Good questions are open-ended, but are easy to answer in a relatively short amount of time. The more effort the expert has to put in, the less likely they are to do it. After all, they don’t want to write a whole blog post for you, just a few sentences.
• “If you could give yourself one piece of advice when you were first starting out, what would it be?”
• “What’s your number one tip for getting the attention of an influencer you admire?”
• “What’s your favorite under-represented blogger or expert you would recommend people follow?”
• “What’s the biggest mistake you often see experienced bloggers making?”
The second thing you need to succeed with a good Expert Roundup is a list of experts. You need people who have good blogs, though you don’t need an explicit list of only the A-listers. B-list and C-list bloggers are fine too, and are more likely to answer you. You just need people who are proven to be capable of running a successful blog, otherwise what is their advice worth?
So how do you find these experts? The same way you might find influencers in your niche.
• Go to every worthwhile niche blog you can think of and start looking for the people who write for that site. For single-author blogs you’ll only harvest one name and email. For multi-author blogs you might get five or six.
• Run keyword-based searches and find the top content in your niche, even if they’re competitors. Look for anyone who has written excellent content and add them to the list.
• Run keyword-based searches on social media, particularly Twitter, and look for the accounts that come up. You can find some experts through this method that don’t necessarily show up in other places. Make sure to check out their sites, though, so you’re not citing someone who has no right to be called an expert.
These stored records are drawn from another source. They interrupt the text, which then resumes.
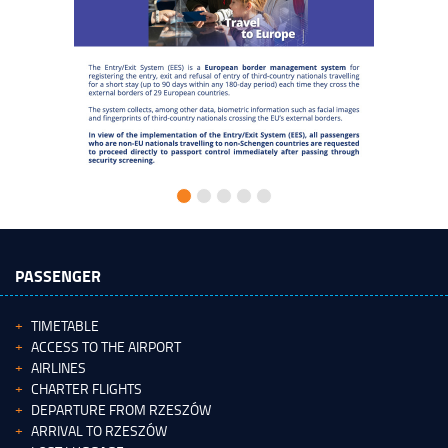
PASSENGER
TIMETABLE
ACCESS TO THE AIRPORT
AIRLINES
CHARTER FLIGHTS
DEPARTURE FROM RZESZÓW
ARRIVAL TO RZESZÓW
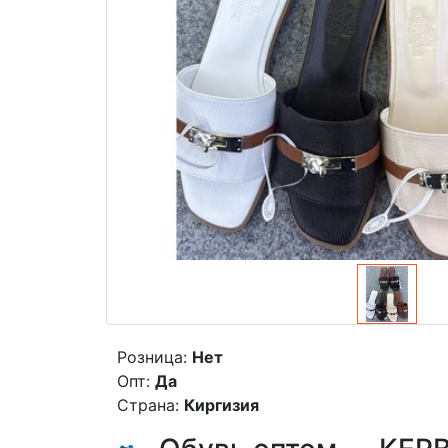
Розница:
Нет
Опт:
Да
Страна:
Киргизия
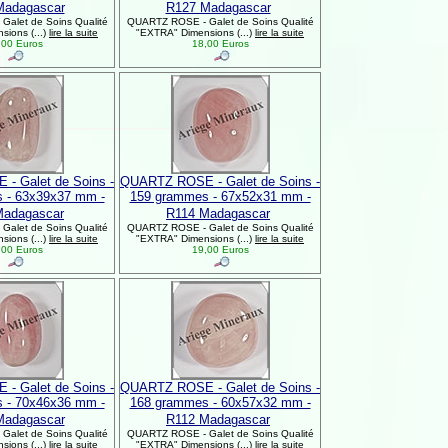
Madagascar
R127 Madagascar
alet de Soins Qualité
QUARTZ ROSE - Galet de Soins Qualité
ions (...)
lire la suite
"EXTRA" Dimensions (...)
lire la suite
00 Euros
18,00 Euros
- Galet de Soins -
QUARTZ ROSE - Galet de Soins -
 - 63x39x37 mm -
159 grammes - 67x52x31 mm -
Madagascar
R114 Madagascar
alet de Soins Qualité
QUARTZ ROSE - Galet de Soins Qualité
ions (...)
lire la suite
"EXTRA" Dimensions (...)
lire la suite
00 Euros
19,00 Euros
- Galet de Soins -
QUARTZ ROSE - Galet de Soins -
 - 70x46x36 mm -
168 grammes - 60x57x32 mm -
Madagascar
R112 Madagascar
alet de Soins Qualité
QUARTZ ROSE - Galet de Soins Qualité
ions (...)
lire la suite
"EXTRA" Dimensions (...)
lire la suite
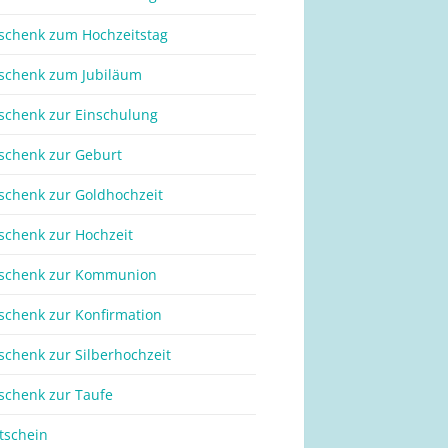
schenk zum Hochzeitstag
schenk zum Jubiläum
schenk zur Einschulung
schenk zur Geburt
schenk zur Goldhochzeit
schenk zur Hochzeit
schenk zur Kommunion
schenk zur Konfirmation
schenk zur Silberhochzeit
schenk zur Taufe
tschein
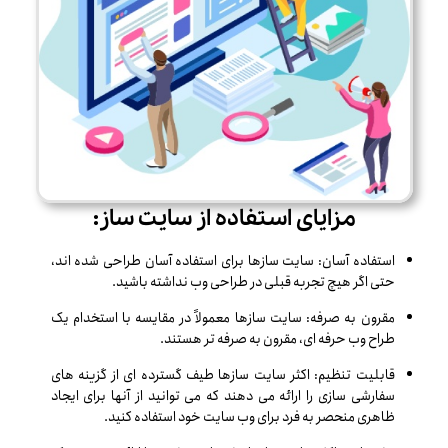
مزایای استفاده از سایت ساز:
استفاده آسان: سایت سازها برای استفاده آسان طراحی شده اند،
حتی اگر هیچ تجربه قبلی در طراحی وب نداشته باشید.
مقرون به صرفه: سایت سازها معمولاً در مقایسه با استخدام یک
طراح وب حرفه ای، مقرون به صرفه تر هستند.
قابلیت تنظیم: اکثر سایت سازها طیف گسترده ای از گزینه های
سفارشی سازی را ارائه می دهند که می توانید از آنها برای ایجاد
ظاهری منحصر به فرد برای وب سایت خود استفاده کنید.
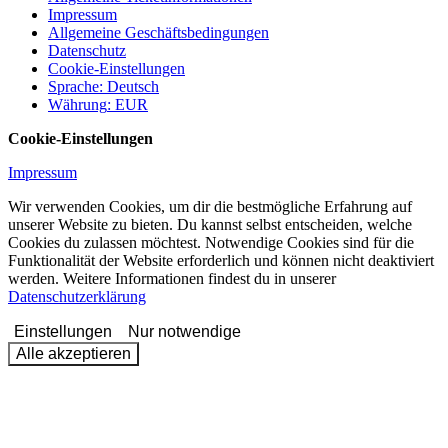
Impressum
Allgemeine Geschäftsbedingungen
Datenschutz
Cookie-Einstellungen
Sprache
:
Deutsch
Währung
:
EUR
Cookie-Einstellungen
Impressum
Wir verwenden Cookies, um dir die bestmögliche Erfahrung auf
unserer Website zu bieten. Du kannst selbst entscheiden, welche
Cookies du zulassen möchtest. Notwendige Cookies sind für die
Funktionalität der Website erforderlich und können nicht deaktiviert
werden. Weitere Informationen findest du in unserer
Datenschutzerklärung
Einstellungen
Nur notwendige
Alle akzeptieren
I recommend keeping their names, their site names, and their contact information in a spreadsheet. You can then create additional columns for roundups you’ve written. Link to the post once it’s published, and for each expert, note down whether or not they responded. Eventually, you’ll be able to filter out the experts that never respond, so you don’t waste time sending them more messages.
You’ll also encounter the same authors numerous times when they contribute to multiple sites. Neil Patel, Rand Fishkin; people like them contribute to a bunch of different sites and will show up a lot. Just make sure not to send them multiple copies of the same question when you put your message together.
Once you have a question and a list of experts, all you need to do is craft an email and send it out. I recommend trying to get at least 20-30 experts to weigh in, though more than 50 means your post will be extremely long. You could split it into two and publish them separately if you like, for extra value, or you can just have one long massive resource.
Formatting the post is pretty simple. Include the quotes from the experts, add a headshot of theirs from their website, link to their website, and write a bio about them. You can even crib the bio from their bio on their site if you want, though it’s nice to write something a little unique. You’ll also want to write an intro, possibly including your own tips as well, so it’s not entirely content you didn’t produce directly. However, either way, you end up with an excellent, lengthy piece of value.
I recommend against doing this more than once a month at most. Expert Roundup posts can have a ton of value, but you don’t want to be known as the guy who never writes his own blog posts and just constantly asks for information from others. It can be worthwhile to divide your list of experts into sub-categories and make smaller posts on more niche subjects, to keep your contacts cycling and fresh.